Thin film magnetic recording discs and disc drives are conventionally employed for storing large amounts of data in magnetizable form. In operation, a typical contact start/stop (CSS) method involves a floating transducer head gliding at a predetermined distance from the surface of the disc due to dynamic pressure effects caused by air flow generated between the sliding surfaces of the transducer head and the disc. During reading and recording (writing) operations, the transducer head is maintained at a controlled distance from the recording surface, supported on a bearing of air as the disc rotates, such that the transducer head can be freely moved in both the circumferential and radial directions, allowing data to be recorded on and retrieved from the surface of the disc at a desired position in a data zone.

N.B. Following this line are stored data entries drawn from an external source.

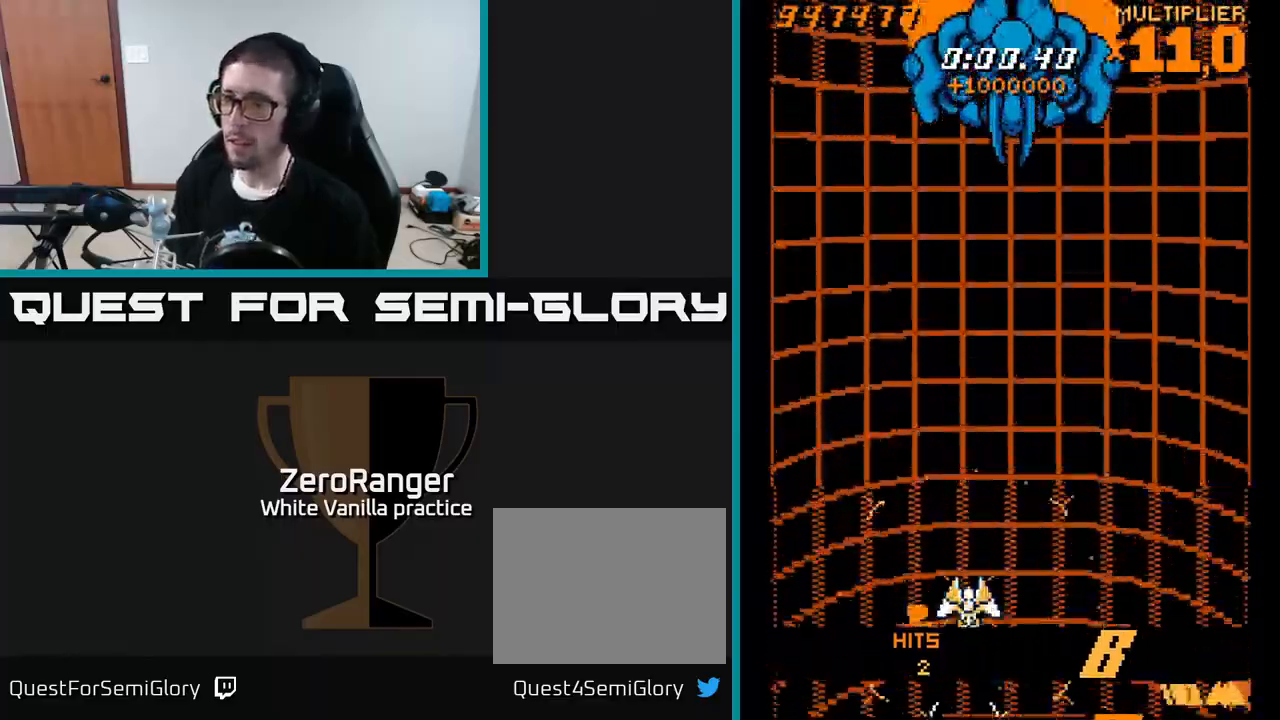
{"buttons": ["A", "DPAD_UP"], "right_stick": "center", "events": [[50, "DPAD_RIGHT", "down"], [283, "DPAD_DOWN", "up"], [317, "L2", "up"], [333, "A", "down"], [333, "DPAD_RIGHT", "up"], [333, "DPAD_UP", "down"]]}
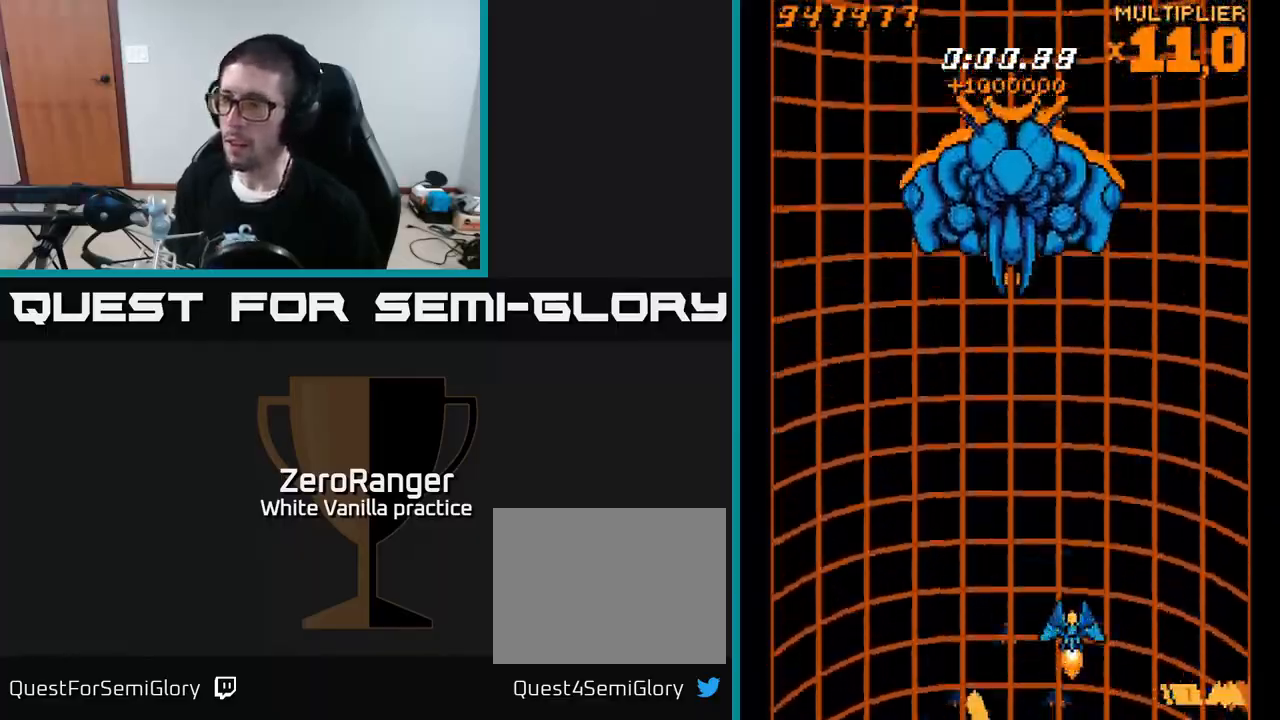
{"buttons": ["A"], "right_stick": "center", "events": [[300, "DPAD_UP", "up"], [317, "DPAD_RIGHT", "down"], [417, "DPAD_RIGHT", "up"]]}
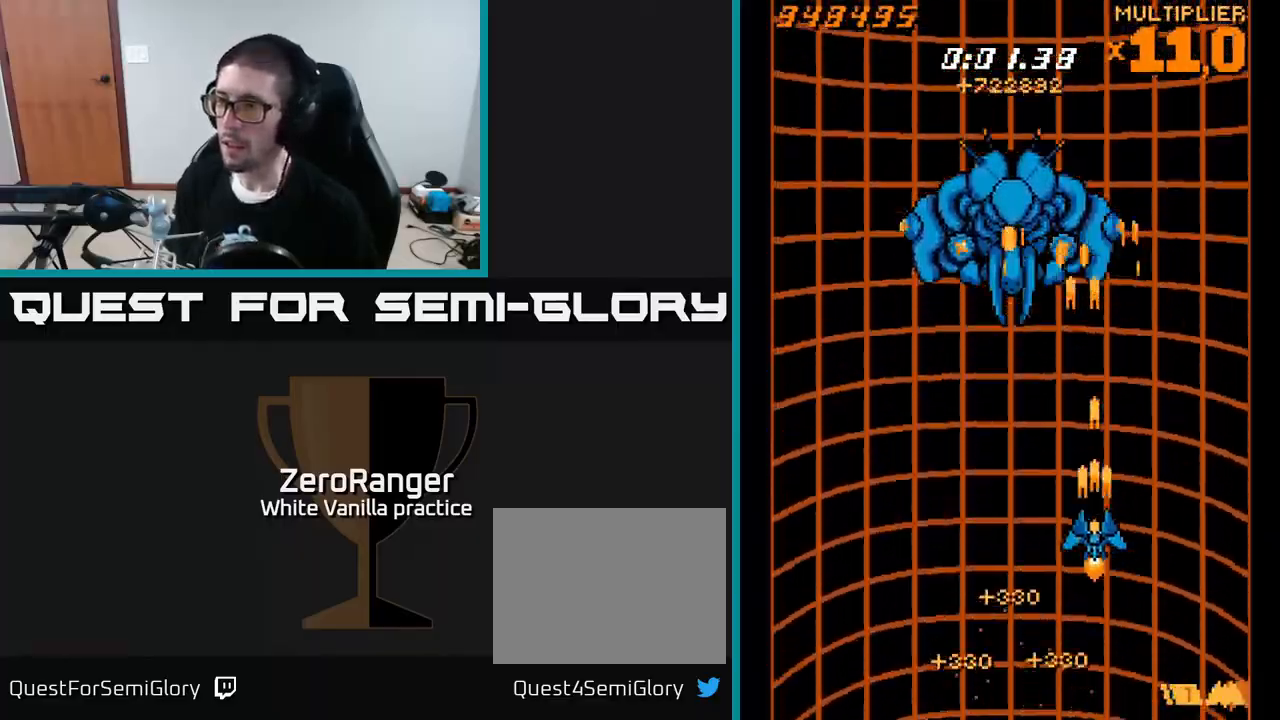
{"buttons": ["A", "DPAD_LEFT"], "right_stick": "center", "events": [[50, "DPAD_DOWN", "down"], [100, "DPAD_RIGHT", "down"], [183, "DPAD_RIGHT", "up"], [250, "DPAD_LEFT", "down"], [500, "DPAD_DOWN", "up"]]}
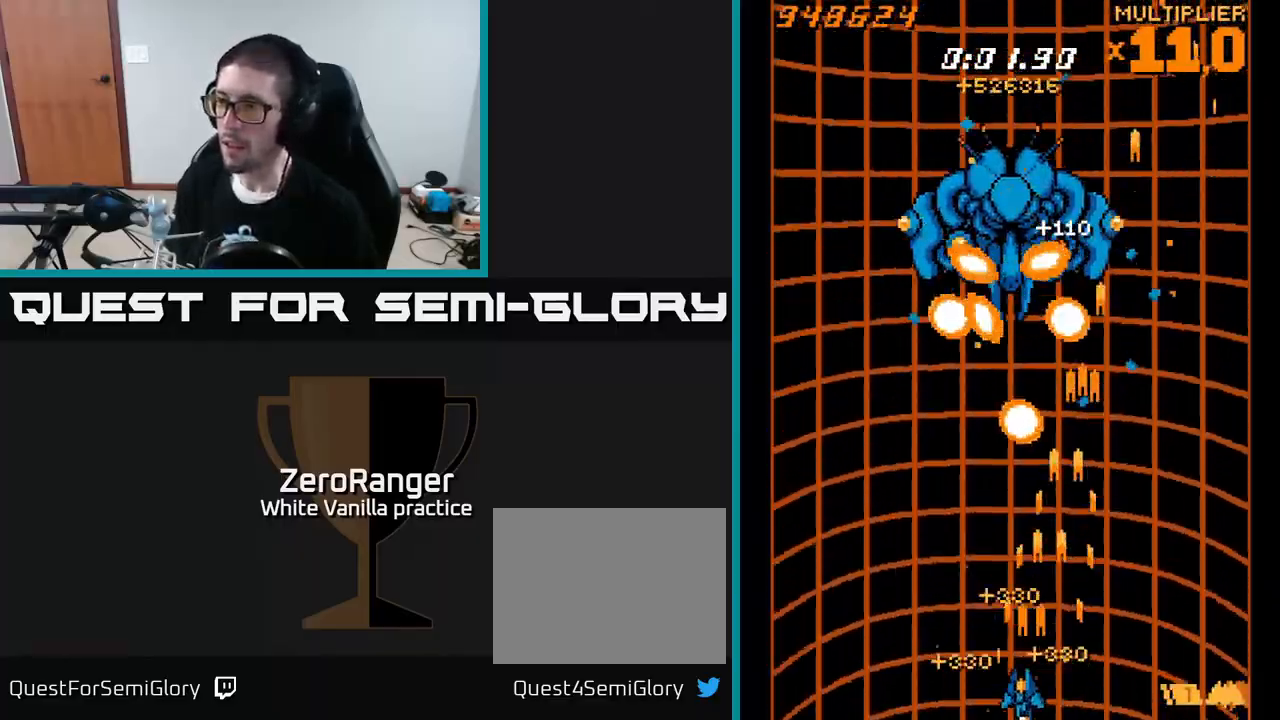
{"buttons": ["A", "DPAD_UP"], "right_stick": "center", "events": [[467, "DPAD_LEFT", "up"], [467, "DPAD_UP", "down"]]}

In conventional hard disc drives, data are stored in terms of bits along tracks. In operation, the disc is rotated at relatively high speed, and the magnetic head assembly is mounted on the end of a support or actuator arm, which positions the head radially on the disc surface. If the actuator arm is held stationary, the magnetic head assembly will pass over a circular path on the disc, i.e. over a track, and information can be read from or written to that track. Each concentric track has a unique radius, and reading and writing information from or to a specific track requires the magnetic head to be located above the track. By moving the actuator arm, the magnetic head assembly is moved radially on the disc surface between tracks. Many actuator arms are rotary, wherein the magnetic head assembly is moved between tracks by activating a servomotor which pivots the actuator arm. A linear actuator may alternatively be used to move a magnetic head assembly inward or outward on the disc along a straight line.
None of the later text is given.